**QUOTED PASSAGE:**
Rob Pegoraro: Yup, that's odd--even the Home Media DVR only has that much capacity. Memo to Motorola: hard drives are CHEAP these days. Cheap cheap cheap. Of course, if there was an open standard for pay-TV tuner hardware, you could go out and buy a DVR that met your specs.
For Gaithersburg's sister: Find an old iBook for sale someplace - the white 12 inch version that can play DVDs and has a webcam.
It will cost about $400 and you won't feel too bad about destroying it.
Rob Pegoraro: That's an option as well...
Gaithersburg, Md.: What is going on with the Nikon digital SLR product line?

**PROVIDED INFORMATION:**
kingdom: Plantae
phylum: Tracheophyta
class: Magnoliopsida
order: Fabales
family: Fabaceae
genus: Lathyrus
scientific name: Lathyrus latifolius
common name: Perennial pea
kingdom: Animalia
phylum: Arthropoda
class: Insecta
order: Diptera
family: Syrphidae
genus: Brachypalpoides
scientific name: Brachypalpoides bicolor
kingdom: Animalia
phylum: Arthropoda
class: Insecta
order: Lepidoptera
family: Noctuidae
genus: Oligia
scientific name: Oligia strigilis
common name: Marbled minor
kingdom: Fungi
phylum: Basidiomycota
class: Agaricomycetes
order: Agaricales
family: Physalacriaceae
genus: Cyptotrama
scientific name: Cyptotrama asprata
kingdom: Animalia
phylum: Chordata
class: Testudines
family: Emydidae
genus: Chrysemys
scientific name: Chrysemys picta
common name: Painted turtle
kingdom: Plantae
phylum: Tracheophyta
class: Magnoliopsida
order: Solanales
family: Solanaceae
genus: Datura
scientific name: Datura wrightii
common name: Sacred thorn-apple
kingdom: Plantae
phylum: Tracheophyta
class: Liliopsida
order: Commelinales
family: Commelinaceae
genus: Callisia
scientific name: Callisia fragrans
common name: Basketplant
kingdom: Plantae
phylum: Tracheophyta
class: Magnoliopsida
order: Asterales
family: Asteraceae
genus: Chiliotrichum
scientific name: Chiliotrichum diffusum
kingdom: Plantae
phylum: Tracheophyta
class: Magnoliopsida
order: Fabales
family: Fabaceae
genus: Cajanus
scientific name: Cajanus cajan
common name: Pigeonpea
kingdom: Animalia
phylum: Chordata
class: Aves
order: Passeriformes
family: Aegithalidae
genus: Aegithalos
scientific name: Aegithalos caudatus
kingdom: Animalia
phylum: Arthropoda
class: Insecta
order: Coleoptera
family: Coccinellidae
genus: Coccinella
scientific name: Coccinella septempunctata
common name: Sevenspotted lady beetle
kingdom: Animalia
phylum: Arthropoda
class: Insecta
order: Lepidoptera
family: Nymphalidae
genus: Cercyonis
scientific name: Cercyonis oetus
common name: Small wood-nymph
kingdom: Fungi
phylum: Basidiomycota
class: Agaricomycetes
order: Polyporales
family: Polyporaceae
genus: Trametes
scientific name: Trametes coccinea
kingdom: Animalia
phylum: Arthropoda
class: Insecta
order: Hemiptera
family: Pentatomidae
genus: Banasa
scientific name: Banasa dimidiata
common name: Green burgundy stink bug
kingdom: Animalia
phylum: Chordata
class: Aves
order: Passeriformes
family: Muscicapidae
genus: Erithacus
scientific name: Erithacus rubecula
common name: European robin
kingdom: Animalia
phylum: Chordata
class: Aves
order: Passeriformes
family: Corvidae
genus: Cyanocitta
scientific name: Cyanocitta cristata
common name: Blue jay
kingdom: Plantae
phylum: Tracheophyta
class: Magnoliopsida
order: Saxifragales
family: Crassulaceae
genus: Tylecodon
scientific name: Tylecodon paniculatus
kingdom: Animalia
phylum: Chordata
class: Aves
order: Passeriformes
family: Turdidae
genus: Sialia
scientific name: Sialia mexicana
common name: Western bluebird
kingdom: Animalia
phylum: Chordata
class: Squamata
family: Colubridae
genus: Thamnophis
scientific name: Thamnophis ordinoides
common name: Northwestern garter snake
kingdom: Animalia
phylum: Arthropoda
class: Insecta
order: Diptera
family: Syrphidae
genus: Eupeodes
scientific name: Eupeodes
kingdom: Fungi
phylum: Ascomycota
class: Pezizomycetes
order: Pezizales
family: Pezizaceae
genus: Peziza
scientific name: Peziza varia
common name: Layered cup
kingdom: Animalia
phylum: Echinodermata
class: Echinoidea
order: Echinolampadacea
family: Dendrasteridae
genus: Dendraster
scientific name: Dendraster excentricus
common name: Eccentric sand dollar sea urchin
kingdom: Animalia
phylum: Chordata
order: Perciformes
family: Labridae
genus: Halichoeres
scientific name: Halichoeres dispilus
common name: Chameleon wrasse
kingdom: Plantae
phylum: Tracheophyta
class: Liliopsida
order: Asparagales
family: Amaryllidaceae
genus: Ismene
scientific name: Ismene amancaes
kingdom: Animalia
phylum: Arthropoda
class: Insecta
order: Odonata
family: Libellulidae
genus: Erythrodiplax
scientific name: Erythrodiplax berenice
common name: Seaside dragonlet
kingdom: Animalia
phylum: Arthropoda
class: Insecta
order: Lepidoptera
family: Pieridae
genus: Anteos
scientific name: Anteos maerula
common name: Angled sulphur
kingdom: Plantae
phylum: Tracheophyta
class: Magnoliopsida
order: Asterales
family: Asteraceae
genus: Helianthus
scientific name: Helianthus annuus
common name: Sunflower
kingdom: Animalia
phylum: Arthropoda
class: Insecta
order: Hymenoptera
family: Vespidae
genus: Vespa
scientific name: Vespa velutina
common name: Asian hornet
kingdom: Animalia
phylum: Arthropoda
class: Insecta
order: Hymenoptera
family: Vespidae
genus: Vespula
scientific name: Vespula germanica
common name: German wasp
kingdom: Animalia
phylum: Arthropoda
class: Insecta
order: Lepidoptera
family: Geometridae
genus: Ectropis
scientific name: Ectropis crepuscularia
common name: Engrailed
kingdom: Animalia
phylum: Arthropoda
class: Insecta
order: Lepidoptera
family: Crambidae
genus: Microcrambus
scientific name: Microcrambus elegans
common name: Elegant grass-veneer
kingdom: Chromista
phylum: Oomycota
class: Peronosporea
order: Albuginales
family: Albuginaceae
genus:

**PROMPT 1:** In the tech chat transcript, roughly what price is given for an old white 12-inch iBook?
**PROMPT 2:** Carry on the tech chat transcript from its final line.

**EXERCISE OUTPUT 1:** About $400.

**EXERCISE OUTPUT 2:**
I got a D-70 when it came out as my first foray into the technology, but am consistently perplexed by the new models that seem to get released every month with new numbering schemes that make no sense. They just released the D-5000, which you would think is even better than the D-200 or D-300, but is on the same tier as the older D-50, one of their entry-level models. For a company that used to be very particular with what it released, it sure has gone a little "upgrade crazy" in the past year or 2 when they have been very few advances in the product (HD video is the only truly new development since digital SLRs came out over 15 years ago).
Rob Pegoraro: I guess Nikon hired whoever comes up with new, meaningless numbers for Metro's bus routes.
Arlington, Va.: Hi there,
What's a great, not-to-expensive way to jump on the HD radio bandwagon? I've got a die-hard radio-lover who wants 10 channels of NPR all the time! I was thinking about the Sony XDR-S10HDiP HD Radio. What do you think? Thanks.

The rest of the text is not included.